**EXERCISE DIRECTIONS**
Swap every "rooks" in the lines below for "castles", changing nothing else. Leave the pictures out of your answer.
┌──
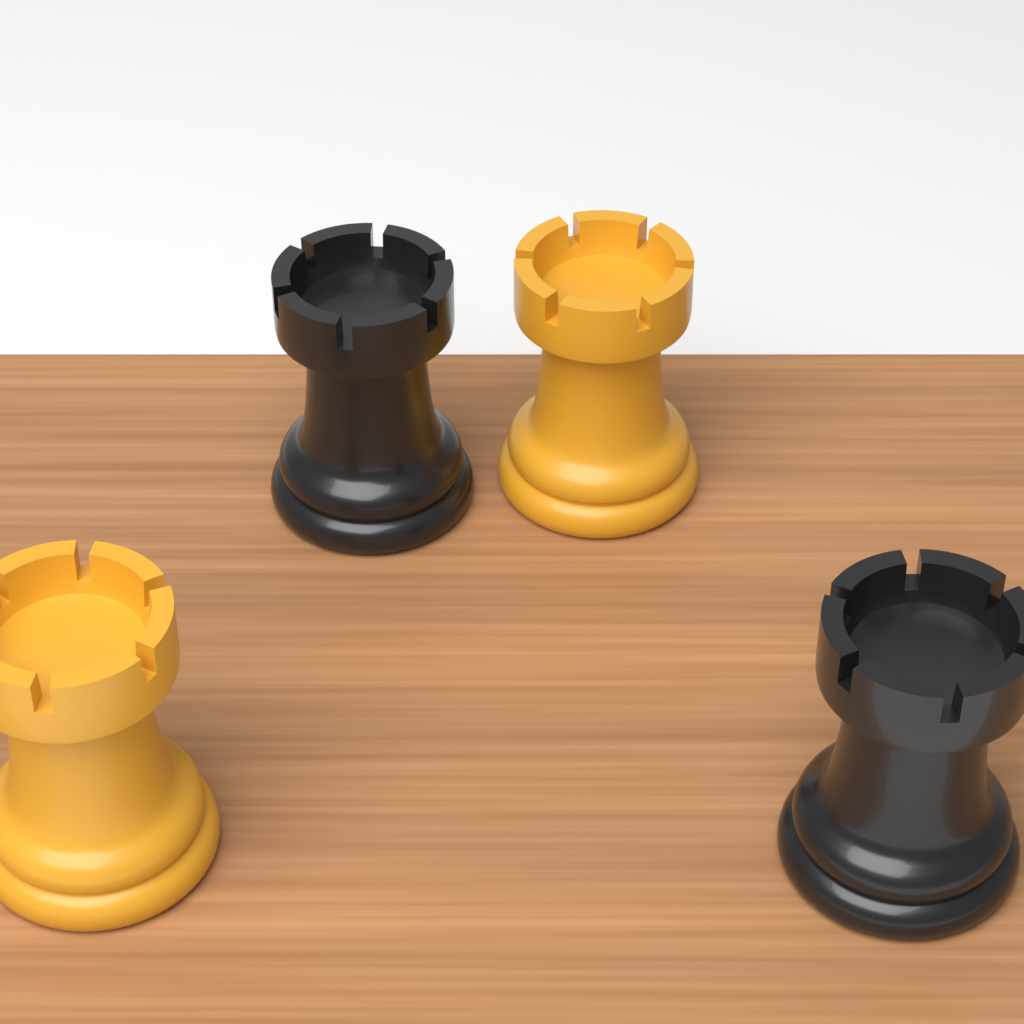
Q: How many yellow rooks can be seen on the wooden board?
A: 2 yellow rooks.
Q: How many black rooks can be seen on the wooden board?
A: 2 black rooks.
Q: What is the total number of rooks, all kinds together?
└──
**REPLY**
Q: How many yellow castles can be seen on the wooden board?
A: 2 yellow castles.
Q: How many black castles can be seen on the wooden board?
A: 2 black castles.
Q: What is the total number of castles, all kinds together?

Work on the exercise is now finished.